===== Estratto del documento =====
Attentato a Trump, presidente costretto alla fuga durante una cena alla Casa Bianca
WASHINGTON – Terrore e caos alla cena dei corrispondenti della Casa Bianca: diversi colpi di arma da fuoco sono stati esplosi durante l’evento con il presidente Donald Trump, costretto a lasciare immediatamente la sala insieme ai vertici dell’amministrazione.
L’episodio è avvenuto nella serata del 25 aprile all’interno del Washington Hilton, dove si svolgeva il tradizionale gala con migliaia di giornalisti presenti. Un uomo armato è riuscito ad avvicinarsi all’area dei controlli aprendo il fuoco e generando il panico tra gli ospiti, molti dei quali si sono rifugiati sotto i tavoli.
Secondo le prime informazioni, sarebbero stati esplosi quattro o cinque colpi. Il servizio di sicurezza è intervenuto in pochi istanti: il presidente è stato evacuato, mentre gli agenti hanno fermato il sospetto, un uomo di 31 anni originario della California, ritenuto autore dell’azione.
=====
→ **Cosa fare**:
Puoi proseguire l'articolo sull'attentato a Trump partendo subito dopo la sua ultima frase?
===== Dati forniti =====
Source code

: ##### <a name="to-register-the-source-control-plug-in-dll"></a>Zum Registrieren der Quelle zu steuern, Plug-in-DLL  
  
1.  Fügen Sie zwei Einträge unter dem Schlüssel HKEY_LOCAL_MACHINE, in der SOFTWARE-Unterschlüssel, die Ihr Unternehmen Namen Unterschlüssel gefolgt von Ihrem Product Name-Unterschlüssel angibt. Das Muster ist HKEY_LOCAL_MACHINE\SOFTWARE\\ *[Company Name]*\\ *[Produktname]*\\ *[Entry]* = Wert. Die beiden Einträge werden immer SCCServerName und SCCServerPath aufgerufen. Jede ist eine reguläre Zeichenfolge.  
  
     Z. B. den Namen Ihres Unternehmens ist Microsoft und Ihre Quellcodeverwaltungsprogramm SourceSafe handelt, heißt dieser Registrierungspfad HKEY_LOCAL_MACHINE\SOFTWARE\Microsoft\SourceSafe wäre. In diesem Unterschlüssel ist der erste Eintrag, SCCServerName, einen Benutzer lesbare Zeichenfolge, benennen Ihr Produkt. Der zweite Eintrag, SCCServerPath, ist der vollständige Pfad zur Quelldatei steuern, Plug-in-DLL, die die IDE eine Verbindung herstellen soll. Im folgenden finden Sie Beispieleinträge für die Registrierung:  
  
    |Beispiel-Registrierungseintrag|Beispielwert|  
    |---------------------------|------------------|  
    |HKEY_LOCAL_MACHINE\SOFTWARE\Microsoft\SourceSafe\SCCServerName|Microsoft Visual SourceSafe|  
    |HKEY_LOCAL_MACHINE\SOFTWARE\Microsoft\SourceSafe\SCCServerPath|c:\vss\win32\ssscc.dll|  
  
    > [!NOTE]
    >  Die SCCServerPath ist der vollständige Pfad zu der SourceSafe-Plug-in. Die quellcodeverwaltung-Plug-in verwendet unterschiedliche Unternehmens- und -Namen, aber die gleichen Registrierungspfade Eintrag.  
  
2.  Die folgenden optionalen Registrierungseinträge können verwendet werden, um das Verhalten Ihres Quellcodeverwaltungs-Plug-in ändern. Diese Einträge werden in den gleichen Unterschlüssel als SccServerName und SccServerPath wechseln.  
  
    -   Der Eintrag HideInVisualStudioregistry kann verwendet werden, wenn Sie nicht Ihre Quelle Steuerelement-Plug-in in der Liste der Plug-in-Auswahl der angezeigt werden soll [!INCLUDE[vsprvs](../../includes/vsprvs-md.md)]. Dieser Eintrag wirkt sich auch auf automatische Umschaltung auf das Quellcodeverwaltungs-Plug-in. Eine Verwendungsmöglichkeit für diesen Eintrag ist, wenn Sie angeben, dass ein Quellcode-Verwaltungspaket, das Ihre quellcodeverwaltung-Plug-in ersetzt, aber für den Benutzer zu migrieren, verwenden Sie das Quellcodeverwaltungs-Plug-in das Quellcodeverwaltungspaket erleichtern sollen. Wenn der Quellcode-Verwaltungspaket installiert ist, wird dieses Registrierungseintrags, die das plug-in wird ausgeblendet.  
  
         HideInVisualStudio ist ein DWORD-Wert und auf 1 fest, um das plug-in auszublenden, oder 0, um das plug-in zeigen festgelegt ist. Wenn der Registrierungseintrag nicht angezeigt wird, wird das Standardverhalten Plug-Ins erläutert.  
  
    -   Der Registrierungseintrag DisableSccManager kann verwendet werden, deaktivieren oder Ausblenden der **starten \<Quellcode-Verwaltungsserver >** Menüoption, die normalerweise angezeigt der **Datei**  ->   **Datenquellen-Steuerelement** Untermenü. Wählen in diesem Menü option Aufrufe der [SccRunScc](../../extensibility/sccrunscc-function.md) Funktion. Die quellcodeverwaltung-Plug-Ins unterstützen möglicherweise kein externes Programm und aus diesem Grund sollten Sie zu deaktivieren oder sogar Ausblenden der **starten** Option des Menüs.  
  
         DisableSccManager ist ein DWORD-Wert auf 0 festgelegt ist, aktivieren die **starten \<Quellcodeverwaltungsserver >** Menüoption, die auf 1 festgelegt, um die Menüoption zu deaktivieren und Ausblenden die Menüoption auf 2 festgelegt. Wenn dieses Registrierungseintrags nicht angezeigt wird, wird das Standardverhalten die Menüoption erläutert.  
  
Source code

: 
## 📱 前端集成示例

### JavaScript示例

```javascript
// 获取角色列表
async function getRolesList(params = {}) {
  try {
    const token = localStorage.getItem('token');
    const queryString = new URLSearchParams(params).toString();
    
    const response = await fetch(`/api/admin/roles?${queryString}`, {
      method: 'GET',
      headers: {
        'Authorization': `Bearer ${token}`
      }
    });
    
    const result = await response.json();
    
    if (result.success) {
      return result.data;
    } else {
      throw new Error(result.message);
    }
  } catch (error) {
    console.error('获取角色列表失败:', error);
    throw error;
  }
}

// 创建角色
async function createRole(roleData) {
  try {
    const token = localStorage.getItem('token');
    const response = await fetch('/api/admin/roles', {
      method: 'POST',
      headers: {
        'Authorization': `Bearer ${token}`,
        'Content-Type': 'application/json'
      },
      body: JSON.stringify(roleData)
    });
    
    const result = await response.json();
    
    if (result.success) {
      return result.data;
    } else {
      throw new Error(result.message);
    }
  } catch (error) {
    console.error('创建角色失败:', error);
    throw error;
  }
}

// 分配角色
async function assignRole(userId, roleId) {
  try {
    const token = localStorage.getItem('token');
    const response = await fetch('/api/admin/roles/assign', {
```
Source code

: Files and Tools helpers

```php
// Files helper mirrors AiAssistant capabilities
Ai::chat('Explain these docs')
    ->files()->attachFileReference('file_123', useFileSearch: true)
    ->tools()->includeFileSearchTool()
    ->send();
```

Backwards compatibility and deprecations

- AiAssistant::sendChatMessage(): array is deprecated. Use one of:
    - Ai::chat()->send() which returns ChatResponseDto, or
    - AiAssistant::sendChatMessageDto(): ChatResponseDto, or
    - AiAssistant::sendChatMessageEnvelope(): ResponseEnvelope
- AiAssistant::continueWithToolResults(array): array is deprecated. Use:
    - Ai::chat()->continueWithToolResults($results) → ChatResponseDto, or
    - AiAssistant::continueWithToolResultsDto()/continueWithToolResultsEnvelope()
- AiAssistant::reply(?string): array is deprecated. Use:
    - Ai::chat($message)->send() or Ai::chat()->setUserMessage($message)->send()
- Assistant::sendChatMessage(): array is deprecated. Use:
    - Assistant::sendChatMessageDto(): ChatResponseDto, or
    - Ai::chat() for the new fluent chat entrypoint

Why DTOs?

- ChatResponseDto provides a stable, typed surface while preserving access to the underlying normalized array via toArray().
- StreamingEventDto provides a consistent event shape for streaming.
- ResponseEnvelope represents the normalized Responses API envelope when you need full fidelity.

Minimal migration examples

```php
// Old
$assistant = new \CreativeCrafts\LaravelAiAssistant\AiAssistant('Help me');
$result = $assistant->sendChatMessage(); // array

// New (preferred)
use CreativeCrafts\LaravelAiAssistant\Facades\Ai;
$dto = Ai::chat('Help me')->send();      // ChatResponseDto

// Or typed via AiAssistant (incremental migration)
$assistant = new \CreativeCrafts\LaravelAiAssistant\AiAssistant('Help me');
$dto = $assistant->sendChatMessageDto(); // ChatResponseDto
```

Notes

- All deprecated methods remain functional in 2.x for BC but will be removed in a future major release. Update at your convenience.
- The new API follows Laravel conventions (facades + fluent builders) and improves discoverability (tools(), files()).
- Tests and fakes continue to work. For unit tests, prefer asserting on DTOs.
=====
→ **La tua risposta**:
Nel corso dell’attacco un agente del Secret Service è stato colpito, ma è rimasto illeso grazie al giubbotto antiproiettile. Non si registrano altre vittime, mentre restano da chiarire movente e dinamica esatta dell’azione.
Le prime ricostruzioni parlano di un possibile “lupo solitario”, entrato armato di più armi e bloccato prima che potesse raggiungere la sala principale.
La serata è stata immediatamente sospesa e l’intera area messa in sicurezza. L’evento, uno dei più simbolici per il mondo dell’informazione americana, si è trasformato in pochi secondi in una scena di paura, riaprendo il tema della sicurezza anche nei contesti istituzionali più protetti.